Prime Minister Saad Hariri pointed Monday to the need for information and technology investment, noting separately that Lebanon has $16 billion-worth of projects across various sectors for which it hopes to secure funding at upcoming donor conferences.
“As a government, we are working on information and technology, which is forgotten in Lebanon – it was not present before [our current government],” Hariri said, during a Q&A session with businessmen and women, held at the Beirut Chamber of Commerce and facilitated by the Socio-economic Council.
The government, he said, must “take [its] hands off this sector and let the private sector take over.”
He added: “No one, no one in the world still has this sector centralized.” Before his government took office, “people were looking to make 50 cents here or there,” he said.

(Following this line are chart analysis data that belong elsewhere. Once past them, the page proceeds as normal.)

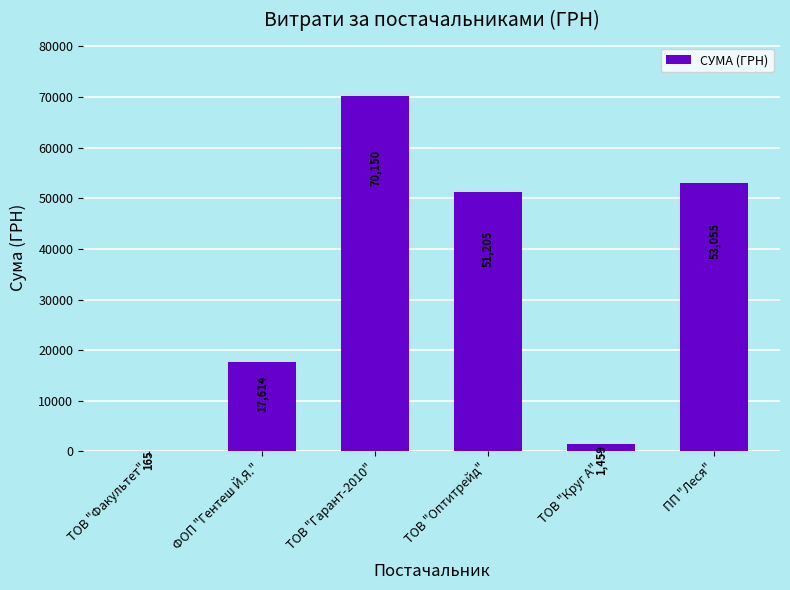

Is it true that the value at ТОВ "Оптитрейд" is 21489.7?

False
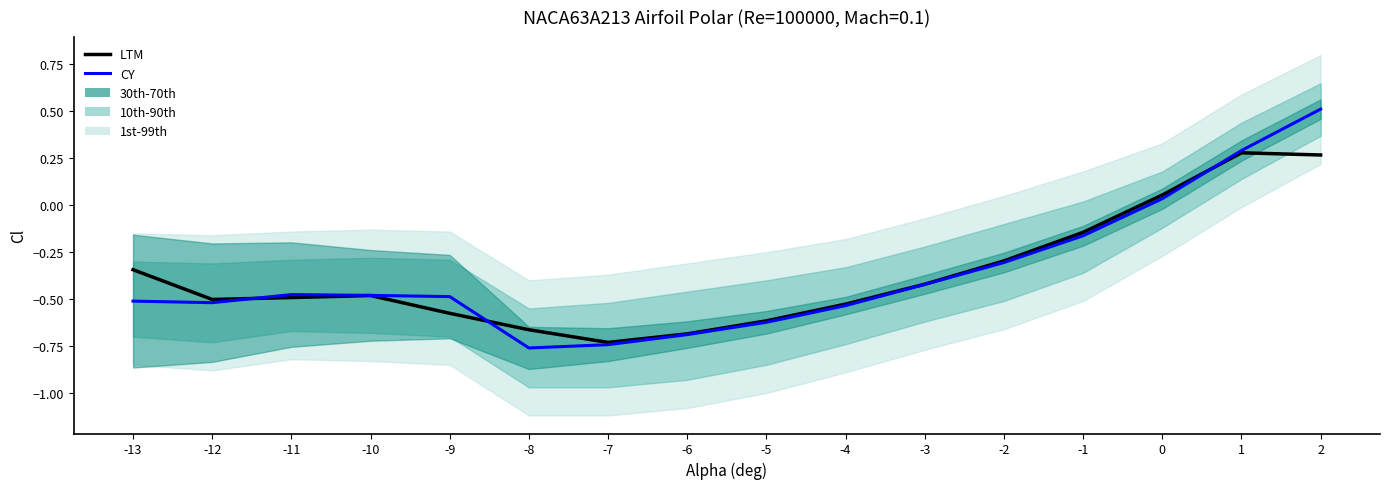

The CY series shows -0.3 at -6. True or false?

False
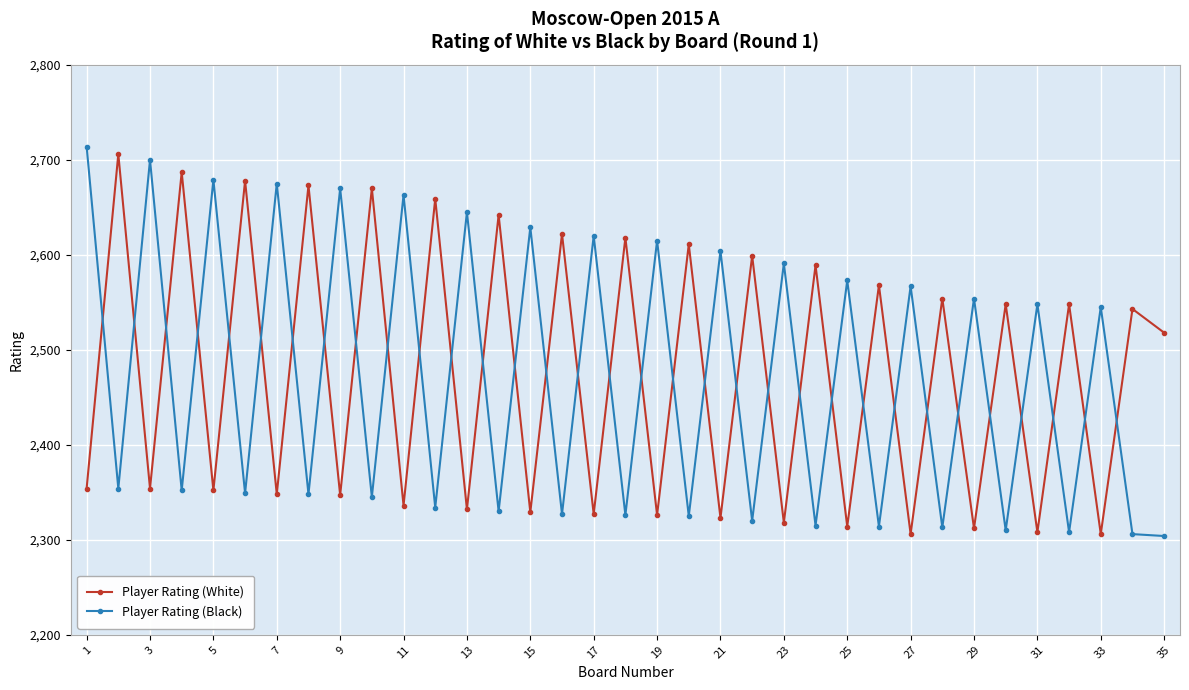

What is the sum of all Player Rating (Black) values?

86472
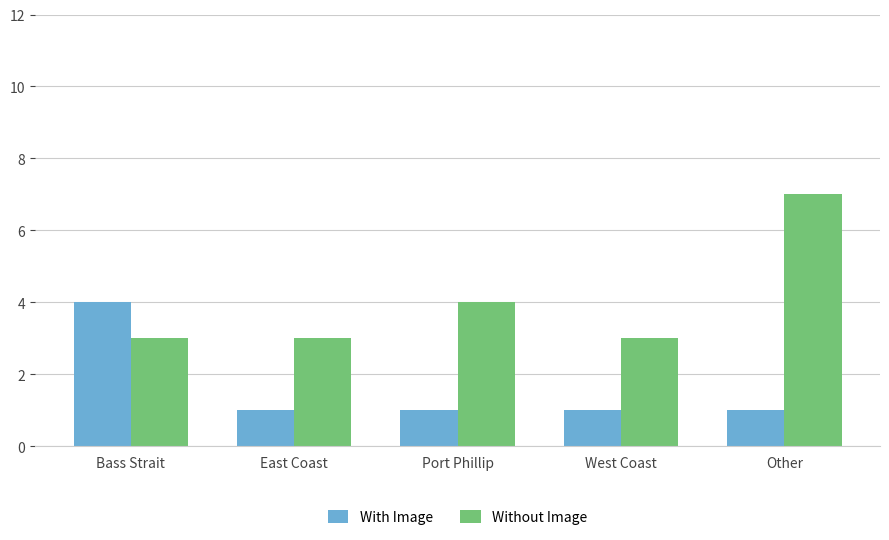

Reading left to right, list all the values displayed in this chart.

With Image: Bass Strait=4	East Coast=1	Port Phillip=1	West Coast=1	Other=1
Without Image: Bass Strait=3	East Coast=3	Port Phillip=4	West Coast=3	Other=7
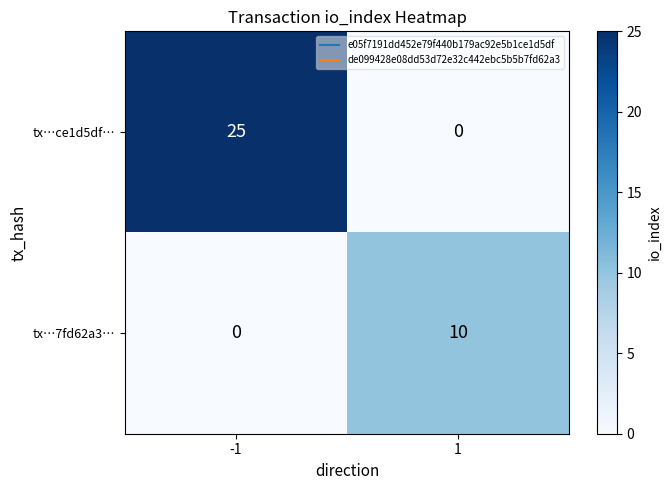

At how many categories does at least one series exceed 15?

1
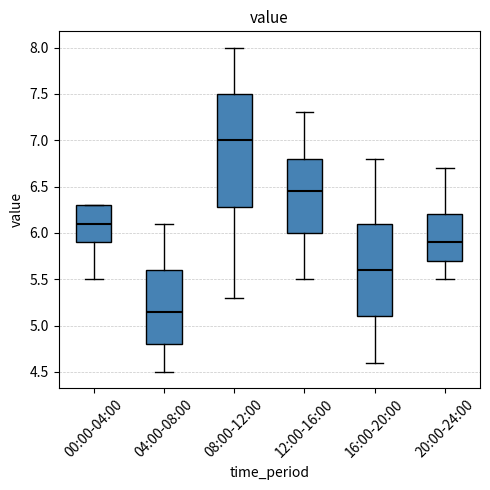

Which box's median line is the lowest?

04:00-08:00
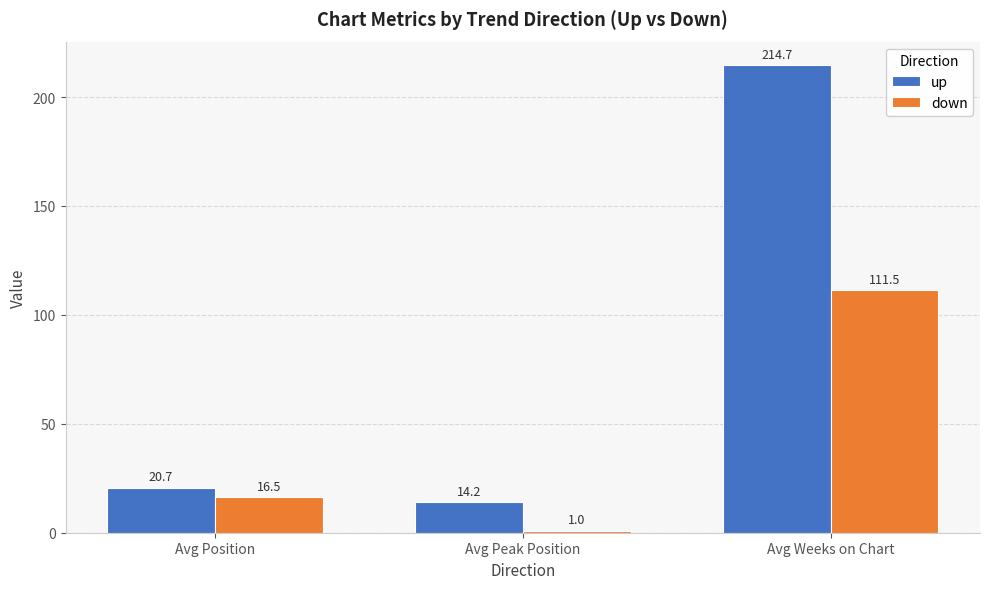

Does the chart contain stacked bars?

No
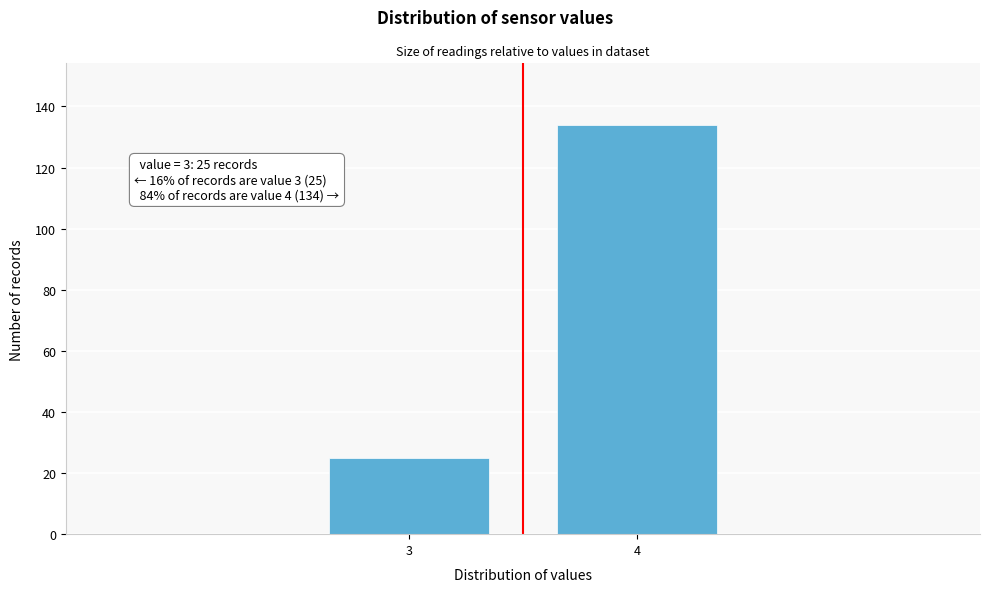

Reading left to right, list all the values displayed in this chart.

3=25	4=134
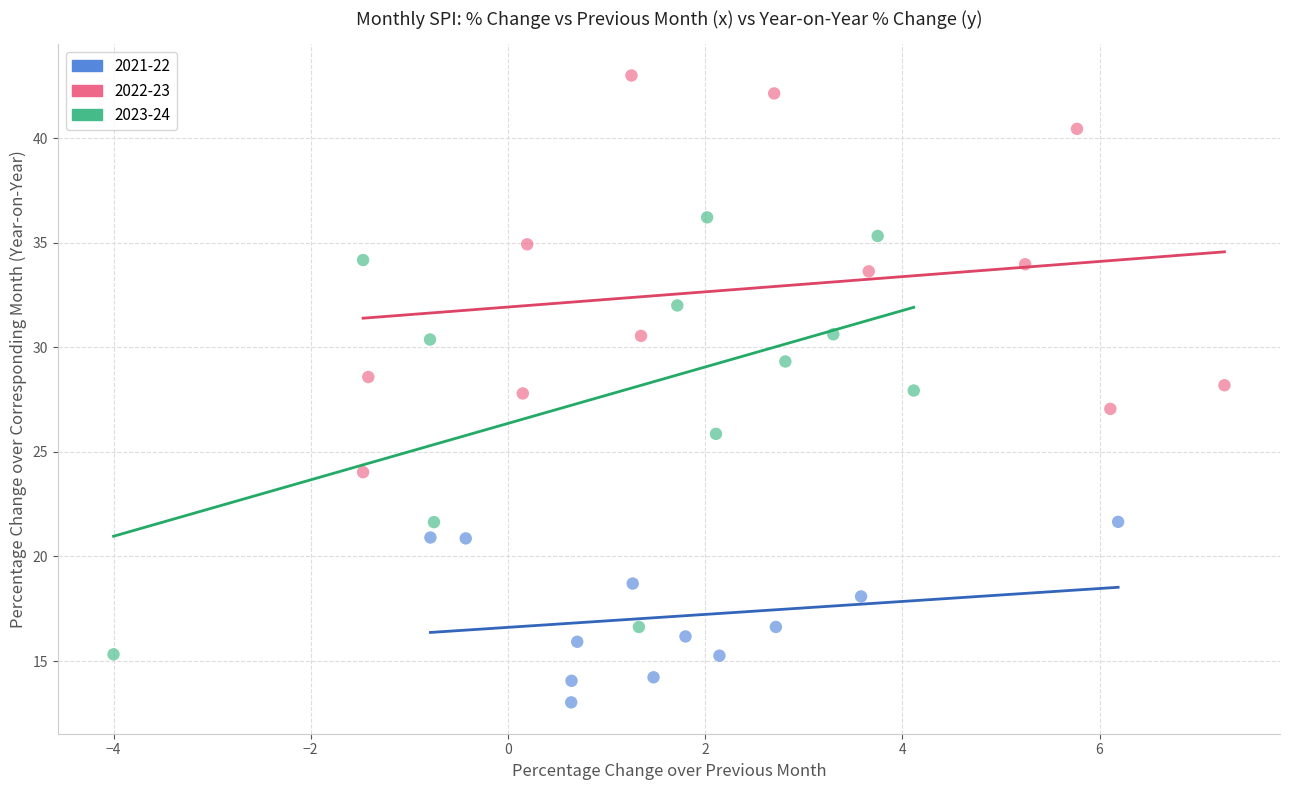

Which series reaches the maximum Y coordinate?

2022-23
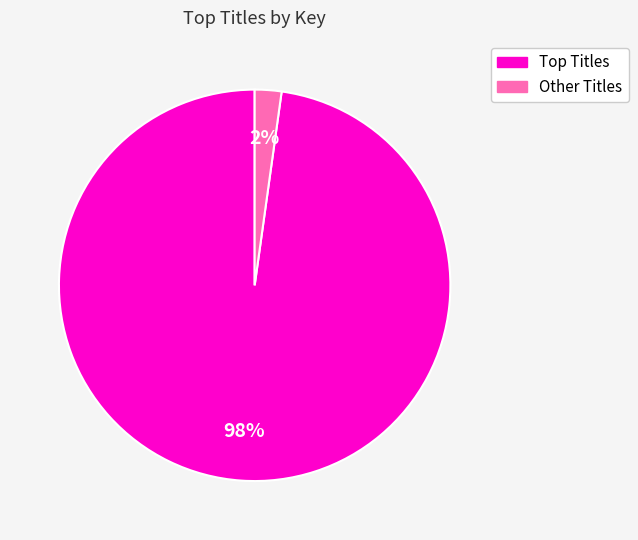

To the nearest percent, what is the difference between the largest and smallest slice percentages?

96%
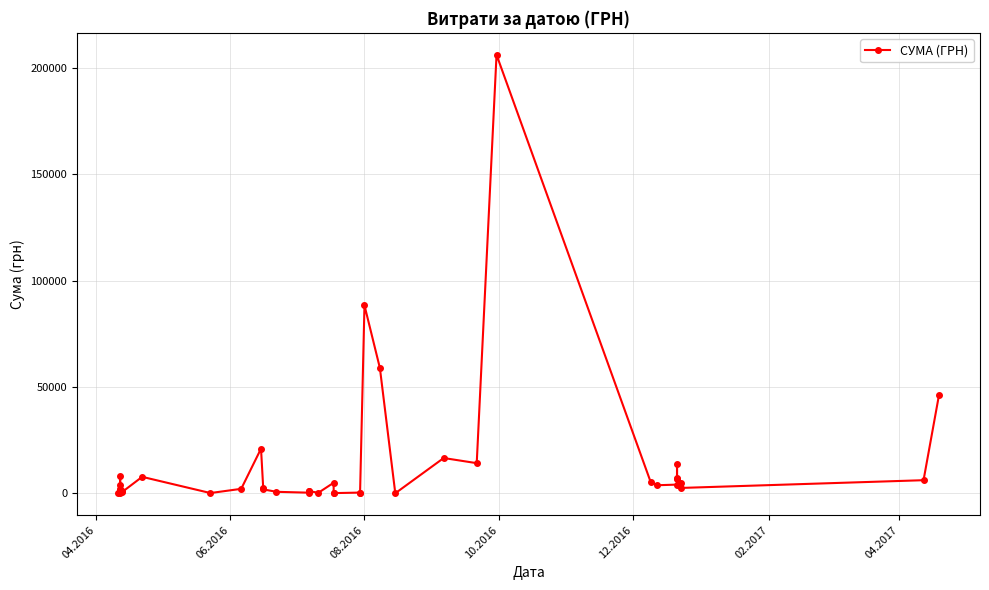

Reading left to right, transcribe all the data shown in this chart.

364.1	2257.0	1768.5	8179.2	210.0	4136.8	882.0	693.0	7751.7	135.4	2114.0	21000.0	2386.6	1863.0	714.8	300.0	1050.0	1050.0	225.0	4980.0	211.7	100.0	350.0	350.0	88366.0	58950.0	29.0	16600.0	14182.8	206187.2	5400.0	3800.0	4100.0	7015.0	13788.0	6888.0	5057.0	2541.0	6171.2	46100.0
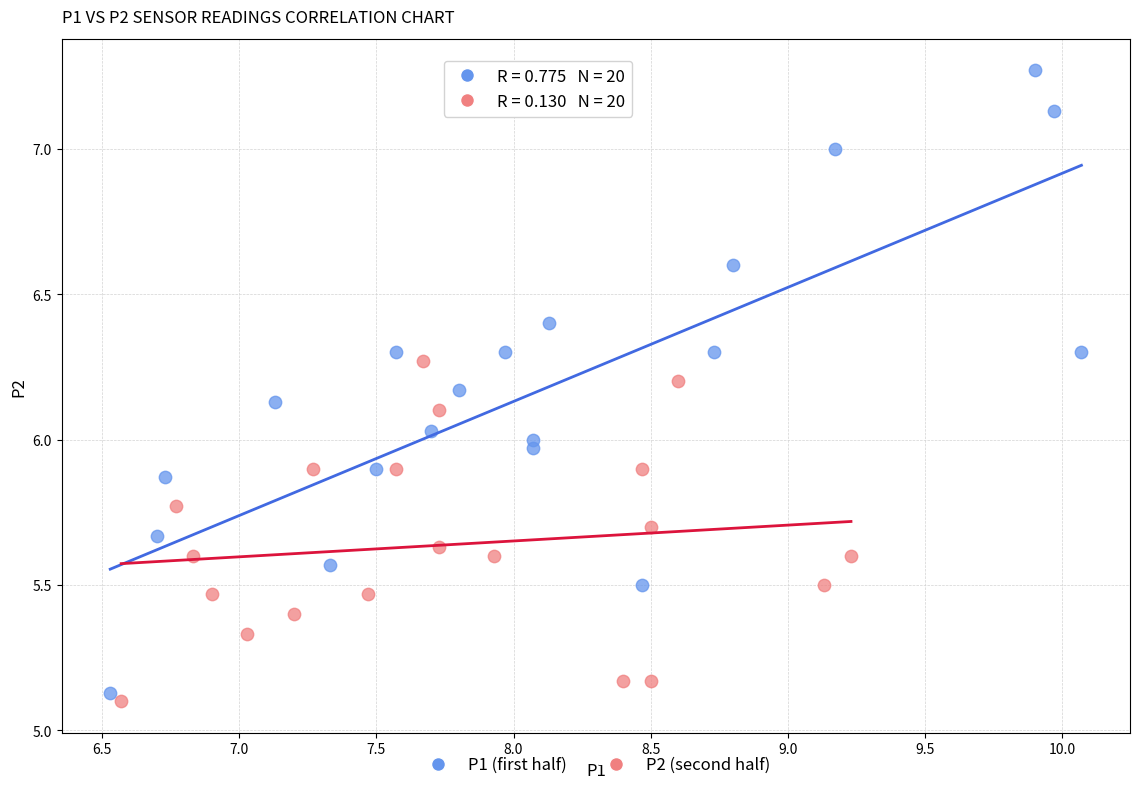

Which series has the widest spread of Y values?

P1 (first half)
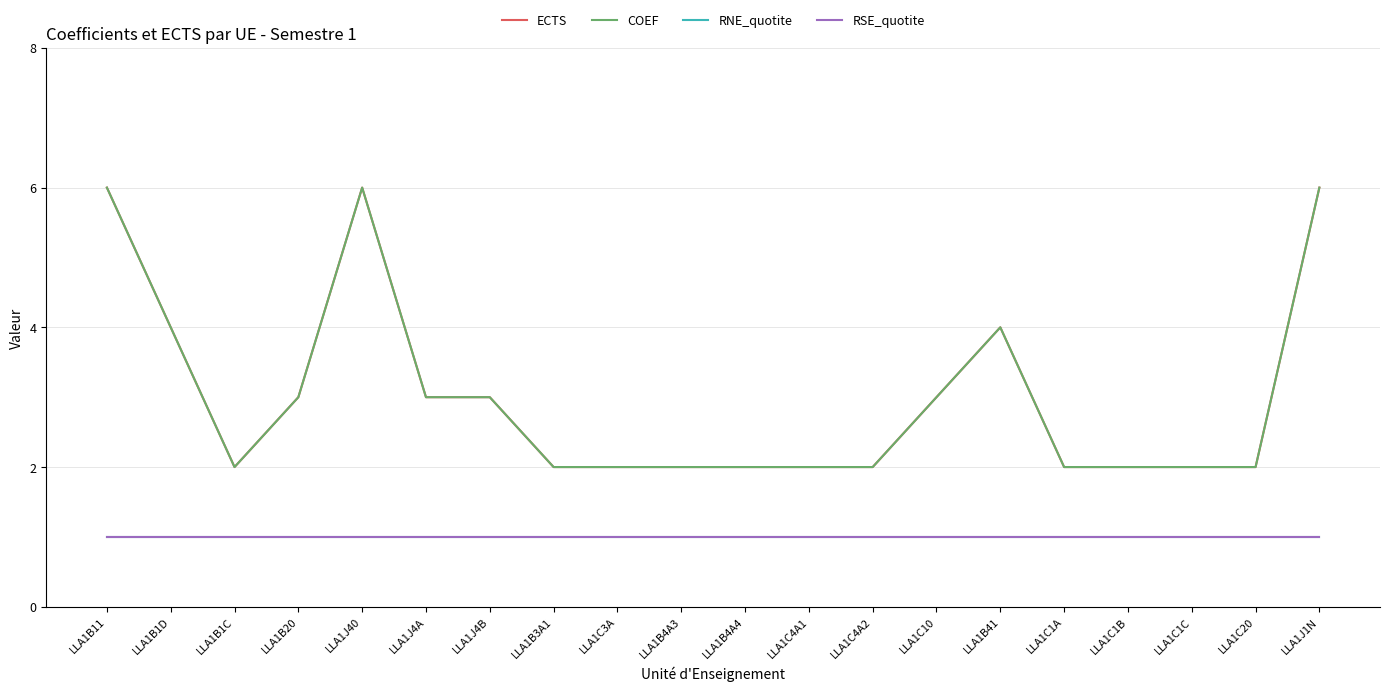

What is the average value of the RSE_quotite series?

1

Hariri said that, during the presidential vacuum Lebanon experienced in recent years, there had been enough fiber optic cabling installed in the country to service Lebanon, Syria and Iraq together, but that poor administration had hamstrung efforts to capitalize on the existing infrastructure.
Of the $16 billion-worth of proposed projects aimed to boost the country’s economy, infrastructure and security, $7 billion – or 40 percent – will be eligible to be implemented under the recently passed Public-Private-Partnership (PPP) law, Hariri said.
The World Bank has stressed the importance of the designated projects, the prime minister said. A conference will be held Feb. 28 to discuss the PPP potential of these projects.
“I know this is a big project, but as Lebanese we always think big, and Rafik Hariri always thought about how to make Lebanon – which is small – visible in a world that is big,” Hariri said.
Real reforms will require a great deal of effort, he said. “In the U.S., for every new law that is made, an old one is voided,” Hariri said. He added that factors hampering the country’s development are the “1.5 million Syrian refugees in Lebanon” and the difficulty of exporting Lebanese goods due to the war in Syria.
Asked about the agricultural sector and the weak economy in north Lebanon, Hariri voiced his support for a comprehensive agricultural plan and for the full implementation of an “anti-dumping” approach. “Dumping” refers to the practice of other countries injecting into the Lebanese market products that have remained unsold at home.
Turning to the issue of political squabbles that might negatively impact the country, Hariri said he was eager to unite opposing sides, “ensuring that disagreements do not put the country’s situation in danger.”